Trendyol Süper Lig geri döndü, futbol yorumcuları mesaiye başladı. YouTube yayıncılığının kurumsallaşıp, televizyona kafa tutmasıyla kıyasıya rekabet buraya da taşındı.
Öyle ki, kimi yorumcular bir YouTube’a transfer oluyor bir televizyona…
Talep çok olunca “en çok ben izleneyim” düşüncesiyle “sürreal” yorumlar da ekranları süslüyor.
Aziz Nesin’in 1968 yılında yazdığı tiyatro türündeki “Üç Karagöz Oyunu”nda Karagöz’ün futbol antrenörlüğüne soyunması ise günümüz futbol yorumcularına ışık tutuyor adeta.
Kitaptaki “Karagöz’ün Antrenörlüğü” bölümü, klasik Karagöz-Hacivat diyaloglarını çağdaş bir bağlama taşıyarak futbol ve spor kültürü üzerinden toplumsal eleştiriler yapıyor.
TEKNİK DİREKTÖR KARAGÖZ NE KURALLARI BİLİR NE DE TEKNİĞİ
Oyunda Karagöz, alışıldık saf ama halkın sesi olan tavrıyla hiçbir teknik bilgisi olmamasına rağmen bu kez teknik direktörlüğe soyunuyor. Futbolun çok ilgi gördüğünü fark ederek kendini birdenbire futbol antrenörü ilan eden Karagöz, halbuki ne kuralları bilir ne de tekniği; ama çok iddialıdır. Hacivat ise onun bilgisiz ama iddialı tutumunu sorgulayan, daha akılcı bir karşı figür olarak çıkıyor. Hiçbir teknik bilgisi olmadan antrenörlük yapmak isteyen Karagöz, sporun sadece saha içiyle sınırlı kalmadığını; yöneticiler, taraftarlar, ve ekonomik ilişkilerle şekillendiğini hiciv yoluyla gözler önüne seriyor.
Aziz Nesin’in Karagöz’ü, günümüz futbol ekranlarındaki “çok bilen ama aslında az bilen” yorumcuları hatırlatıyor: “Çok konuşmak, az bilmek, ama halkın ilgisini çekmek.”
HANGİ TEMALAR İŞLENİYOR
Futbolun ticarileşmesi: Nesin, Karagöz’ün ağzından futbolun sadece oyun değil, aynı zamanda para ve çıkar ilişkileriyle örülü bir sektör haline geldiğini hicveder.

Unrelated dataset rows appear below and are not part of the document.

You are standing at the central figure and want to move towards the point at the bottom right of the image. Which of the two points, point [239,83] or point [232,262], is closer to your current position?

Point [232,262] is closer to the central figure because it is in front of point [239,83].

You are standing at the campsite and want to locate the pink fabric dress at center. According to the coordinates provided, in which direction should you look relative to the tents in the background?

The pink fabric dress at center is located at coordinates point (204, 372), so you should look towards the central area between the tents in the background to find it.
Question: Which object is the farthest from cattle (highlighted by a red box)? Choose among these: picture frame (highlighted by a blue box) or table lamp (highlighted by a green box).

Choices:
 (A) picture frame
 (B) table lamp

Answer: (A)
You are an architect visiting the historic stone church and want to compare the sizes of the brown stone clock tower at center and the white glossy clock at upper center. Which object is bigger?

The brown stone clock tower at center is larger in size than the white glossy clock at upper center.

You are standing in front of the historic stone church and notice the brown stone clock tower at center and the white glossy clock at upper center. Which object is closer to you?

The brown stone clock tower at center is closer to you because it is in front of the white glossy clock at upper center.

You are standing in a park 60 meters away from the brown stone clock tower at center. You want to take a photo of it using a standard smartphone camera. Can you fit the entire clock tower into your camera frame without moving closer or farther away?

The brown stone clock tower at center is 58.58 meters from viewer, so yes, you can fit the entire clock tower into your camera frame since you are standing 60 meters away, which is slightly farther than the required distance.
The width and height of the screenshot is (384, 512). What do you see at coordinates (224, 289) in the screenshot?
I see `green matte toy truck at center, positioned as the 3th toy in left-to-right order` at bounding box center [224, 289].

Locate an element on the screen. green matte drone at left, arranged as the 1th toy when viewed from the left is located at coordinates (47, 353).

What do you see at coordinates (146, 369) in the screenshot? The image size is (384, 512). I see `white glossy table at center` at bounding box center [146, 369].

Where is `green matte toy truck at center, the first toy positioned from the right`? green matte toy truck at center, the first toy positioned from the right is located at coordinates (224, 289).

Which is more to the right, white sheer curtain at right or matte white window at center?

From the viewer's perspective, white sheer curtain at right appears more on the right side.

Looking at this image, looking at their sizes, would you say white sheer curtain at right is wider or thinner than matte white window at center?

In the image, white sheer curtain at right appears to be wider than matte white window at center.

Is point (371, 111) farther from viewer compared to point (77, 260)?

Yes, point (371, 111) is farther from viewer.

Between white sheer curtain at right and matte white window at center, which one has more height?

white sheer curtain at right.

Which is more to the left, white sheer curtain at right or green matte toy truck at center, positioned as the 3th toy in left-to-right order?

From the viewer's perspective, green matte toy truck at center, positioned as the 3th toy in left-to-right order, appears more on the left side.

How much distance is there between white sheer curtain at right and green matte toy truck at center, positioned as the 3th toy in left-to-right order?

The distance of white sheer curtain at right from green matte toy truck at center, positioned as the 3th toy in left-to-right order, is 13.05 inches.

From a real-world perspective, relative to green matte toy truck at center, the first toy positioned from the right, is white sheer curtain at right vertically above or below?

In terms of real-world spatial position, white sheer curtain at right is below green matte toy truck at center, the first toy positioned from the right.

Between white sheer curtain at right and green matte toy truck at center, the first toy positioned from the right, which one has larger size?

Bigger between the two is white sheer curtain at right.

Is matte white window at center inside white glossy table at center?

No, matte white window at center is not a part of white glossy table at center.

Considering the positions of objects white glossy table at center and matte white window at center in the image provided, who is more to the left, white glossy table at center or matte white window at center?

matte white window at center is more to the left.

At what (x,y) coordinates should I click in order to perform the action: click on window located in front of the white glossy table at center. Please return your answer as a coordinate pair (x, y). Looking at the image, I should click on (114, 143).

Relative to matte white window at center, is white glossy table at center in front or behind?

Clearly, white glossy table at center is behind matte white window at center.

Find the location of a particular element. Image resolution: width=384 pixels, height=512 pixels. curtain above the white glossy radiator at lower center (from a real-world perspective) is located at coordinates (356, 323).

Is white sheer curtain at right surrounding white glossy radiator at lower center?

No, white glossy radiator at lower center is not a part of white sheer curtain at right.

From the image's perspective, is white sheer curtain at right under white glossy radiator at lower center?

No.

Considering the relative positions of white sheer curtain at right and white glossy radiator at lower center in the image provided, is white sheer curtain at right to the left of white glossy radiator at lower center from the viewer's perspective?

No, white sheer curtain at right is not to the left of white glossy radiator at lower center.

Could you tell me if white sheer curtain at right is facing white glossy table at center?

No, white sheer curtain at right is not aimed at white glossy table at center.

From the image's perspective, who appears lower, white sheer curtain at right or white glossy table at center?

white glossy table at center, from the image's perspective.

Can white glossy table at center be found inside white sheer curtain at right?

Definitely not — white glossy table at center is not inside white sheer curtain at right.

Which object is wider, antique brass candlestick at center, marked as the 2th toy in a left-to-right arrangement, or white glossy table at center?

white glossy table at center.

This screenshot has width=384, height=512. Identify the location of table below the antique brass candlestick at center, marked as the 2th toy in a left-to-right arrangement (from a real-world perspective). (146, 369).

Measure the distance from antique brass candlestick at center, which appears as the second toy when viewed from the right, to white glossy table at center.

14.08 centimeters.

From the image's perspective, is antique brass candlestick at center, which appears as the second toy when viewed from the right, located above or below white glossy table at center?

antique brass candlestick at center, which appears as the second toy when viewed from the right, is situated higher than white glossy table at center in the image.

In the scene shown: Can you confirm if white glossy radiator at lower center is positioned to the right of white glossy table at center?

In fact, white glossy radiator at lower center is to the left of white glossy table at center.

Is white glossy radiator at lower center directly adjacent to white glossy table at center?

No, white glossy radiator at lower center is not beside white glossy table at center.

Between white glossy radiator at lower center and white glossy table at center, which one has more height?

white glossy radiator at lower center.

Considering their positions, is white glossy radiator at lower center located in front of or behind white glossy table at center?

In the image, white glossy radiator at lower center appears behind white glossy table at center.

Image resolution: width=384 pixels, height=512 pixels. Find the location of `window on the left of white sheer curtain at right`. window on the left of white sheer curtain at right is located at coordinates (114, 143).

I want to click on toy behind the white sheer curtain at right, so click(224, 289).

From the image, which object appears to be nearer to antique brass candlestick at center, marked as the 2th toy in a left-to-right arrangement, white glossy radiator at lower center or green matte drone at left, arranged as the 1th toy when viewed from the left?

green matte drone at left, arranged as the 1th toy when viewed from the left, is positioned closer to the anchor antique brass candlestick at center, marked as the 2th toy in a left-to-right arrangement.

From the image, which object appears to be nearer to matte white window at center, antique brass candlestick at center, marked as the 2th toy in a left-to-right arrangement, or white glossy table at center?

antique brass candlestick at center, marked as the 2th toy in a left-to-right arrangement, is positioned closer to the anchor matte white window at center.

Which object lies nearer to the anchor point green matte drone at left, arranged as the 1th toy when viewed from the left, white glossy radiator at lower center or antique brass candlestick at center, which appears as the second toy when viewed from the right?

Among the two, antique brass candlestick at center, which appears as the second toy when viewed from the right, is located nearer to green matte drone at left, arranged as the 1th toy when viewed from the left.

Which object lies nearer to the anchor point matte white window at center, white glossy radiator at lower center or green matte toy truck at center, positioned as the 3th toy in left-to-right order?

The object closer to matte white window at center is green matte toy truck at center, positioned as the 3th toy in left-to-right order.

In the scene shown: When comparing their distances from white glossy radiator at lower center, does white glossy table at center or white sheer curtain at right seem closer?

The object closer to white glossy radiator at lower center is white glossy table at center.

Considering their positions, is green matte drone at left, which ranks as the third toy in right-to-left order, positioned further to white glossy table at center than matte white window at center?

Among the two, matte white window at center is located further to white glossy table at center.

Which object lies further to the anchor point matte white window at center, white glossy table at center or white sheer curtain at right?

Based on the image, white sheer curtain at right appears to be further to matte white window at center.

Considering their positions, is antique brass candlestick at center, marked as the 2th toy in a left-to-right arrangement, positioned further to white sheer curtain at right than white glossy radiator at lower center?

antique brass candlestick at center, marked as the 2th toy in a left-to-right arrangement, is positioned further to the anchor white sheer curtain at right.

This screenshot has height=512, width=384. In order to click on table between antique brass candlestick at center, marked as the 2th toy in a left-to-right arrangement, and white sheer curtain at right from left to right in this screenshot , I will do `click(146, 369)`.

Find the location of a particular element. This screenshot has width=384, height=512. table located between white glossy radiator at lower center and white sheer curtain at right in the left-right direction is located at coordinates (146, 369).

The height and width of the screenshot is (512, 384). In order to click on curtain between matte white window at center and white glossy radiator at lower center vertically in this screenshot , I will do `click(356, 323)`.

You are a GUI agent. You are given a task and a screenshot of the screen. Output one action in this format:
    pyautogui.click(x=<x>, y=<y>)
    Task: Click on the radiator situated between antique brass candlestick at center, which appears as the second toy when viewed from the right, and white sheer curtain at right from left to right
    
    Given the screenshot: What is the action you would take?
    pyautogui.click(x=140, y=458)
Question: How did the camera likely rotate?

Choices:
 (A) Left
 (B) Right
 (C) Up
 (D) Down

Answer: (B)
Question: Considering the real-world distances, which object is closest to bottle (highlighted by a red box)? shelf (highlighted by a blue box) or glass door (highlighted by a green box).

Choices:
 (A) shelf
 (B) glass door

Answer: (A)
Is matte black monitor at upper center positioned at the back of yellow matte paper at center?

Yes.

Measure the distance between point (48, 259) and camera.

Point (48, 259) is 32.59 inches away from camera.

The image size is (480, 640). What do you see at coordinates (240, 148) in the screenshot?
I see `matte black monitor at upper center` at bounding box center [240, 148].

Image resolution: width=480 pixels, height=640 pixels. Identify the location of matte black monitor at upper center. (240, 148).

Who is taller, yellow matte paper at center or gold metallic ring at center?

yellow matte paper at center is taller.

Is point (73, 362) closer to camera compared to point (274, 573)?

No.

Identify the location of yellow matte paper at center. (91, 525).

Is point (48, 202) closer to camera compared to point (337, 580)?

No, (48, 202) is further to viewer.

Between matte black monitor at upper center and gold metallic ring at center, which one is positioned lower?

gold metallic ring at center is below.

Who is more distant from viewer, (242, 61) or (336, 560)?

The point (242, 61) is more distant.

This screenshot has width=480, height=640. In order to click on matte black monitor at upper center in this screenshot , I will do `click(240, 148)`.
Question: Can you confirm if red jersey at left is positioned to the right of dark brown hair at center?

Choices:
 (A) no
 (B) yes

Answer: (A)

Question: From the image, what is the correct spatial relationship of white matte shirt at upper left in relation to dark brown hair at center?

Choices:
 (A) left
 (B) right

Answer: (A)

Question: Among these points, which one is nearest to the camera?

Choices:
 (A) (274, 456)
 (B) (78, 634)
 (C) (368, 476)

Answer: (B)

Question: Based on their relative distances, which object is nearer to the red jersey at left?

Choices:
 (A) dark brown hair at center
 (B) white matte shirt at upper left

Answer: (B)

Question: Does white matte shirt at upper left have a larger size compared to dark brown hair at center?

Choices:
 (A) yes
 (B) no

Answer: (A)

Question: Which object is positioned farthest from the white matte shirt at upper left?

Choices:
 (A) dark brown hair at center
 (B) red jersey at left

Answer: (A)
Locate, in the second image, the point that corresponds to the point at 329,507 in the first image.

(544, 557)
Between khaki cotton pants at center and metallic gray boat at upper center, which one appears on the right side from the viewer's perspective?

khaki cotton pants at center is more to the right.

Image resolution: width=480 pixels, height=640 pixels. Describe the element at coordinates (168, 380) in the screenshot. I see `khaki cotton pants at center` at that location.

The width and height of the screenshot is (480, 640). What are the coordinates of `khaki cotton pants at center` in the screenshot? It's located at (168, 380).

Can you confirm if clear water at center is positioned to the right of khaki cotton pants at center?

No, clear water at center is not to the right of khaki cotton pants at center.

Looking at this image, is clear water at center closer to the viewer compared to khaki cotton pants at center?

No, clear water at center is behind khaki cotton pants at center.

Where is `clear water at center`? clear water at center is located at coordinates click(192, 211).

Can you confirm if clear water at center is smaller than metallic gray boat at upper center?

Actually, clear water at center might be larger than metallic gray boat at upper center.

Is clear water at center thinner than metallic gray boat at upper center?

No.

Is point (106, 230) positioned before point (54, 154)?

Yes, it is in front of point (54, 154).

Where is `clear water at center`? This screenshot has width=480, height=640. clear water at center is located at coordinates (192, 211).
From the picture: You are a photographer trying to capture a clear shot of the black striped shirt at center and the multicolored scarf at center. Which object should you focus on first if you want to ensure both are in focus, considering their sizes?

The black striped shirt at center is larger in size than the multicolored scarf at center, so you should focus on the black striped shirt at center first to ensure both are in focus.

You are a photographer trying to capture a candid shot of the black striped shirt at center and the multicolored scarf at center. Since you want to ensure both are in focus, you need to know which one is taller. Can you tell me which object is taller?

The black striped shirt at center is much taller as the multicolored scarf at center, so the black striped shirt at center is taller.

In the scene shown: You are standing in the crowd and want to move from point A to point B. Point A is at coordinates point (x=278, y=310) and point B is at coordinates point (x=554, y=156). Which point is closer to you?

Liyakatsizlik: Karagöz’ün hiçbir şey bilmeden antrenörlük yapmak istemesi, liyakatsiz kişilerin önemli görevlere getirilişini sembolize eder.
Halkın futbola tutkusu: Oyunda, futbola olan büyük ilgi ve insanların bu tutkusu üzerinden politik ve toplumsal eleştiriler yapılır. Halkın ilgisinin sömürülmesi ele alınır.
Sistem eleştirisi: Nesin, spor alanını bir metafor gibi kullanarak bürokrasi, siyaset ve toplumsal çıkar ilişkilerine göndermelerde bulunur.
Özetle, “Karagöz’ün Antrenörlüğü”, futbolun etrafında dönen ekonomik ve toplumsal çıkarları eleştirirken, aynı zamanda liyakatsizliğe ve halkın futbola olan aşırı ilgisine mizahi bir ayna tutuyor…
Sonunda Karagöz’ün antrenörlüğe hiç uygun olmadığı anlaşılsa da halkın sesi olarak söyledikleriyle futbolun ve sistemin bozuk yönlerini açığa çıkarmış olur.
KARAGÖZ VE GÜNÜMÜZ YORUMCULARI
Bilgisizlik ve büyük iddia: Karagöz hiçbir şey bilmeden “ben antrenörüm” diyordu; bugün de bazı televizyon yorumcuları taktik, kondisyon, istatistik bilmeden “şöyle oynasaydı kesin kazanırdı” diyebiliyor.
Yanlış anlamalar: Karagöz ofsaytı bambaşka yerlere çekiyordu; bugün de bazı yorumcular VAR kararlarını ya da hakem kurallarını sürekli çarpıtarak anlatıyor.
“Bizim zamanımızda” nostaljisi: Karagöz futbolculara baklava–kebap öneriyordu; bugünkü yorumculardan bazıları da bilimsellik yerine nostaljik “bizim zamanımızda” laflarıyla konuşuyor.
Para ve yönetim eleştirisi: Karagöz “futbol sahadan çok yöneticilerin işidir” diyordu; bugünkü yorumcular da çoğu zaman sahadaki oyundan çok başta yönetici kavgaları olmak üzere saha dışını konuşuyor.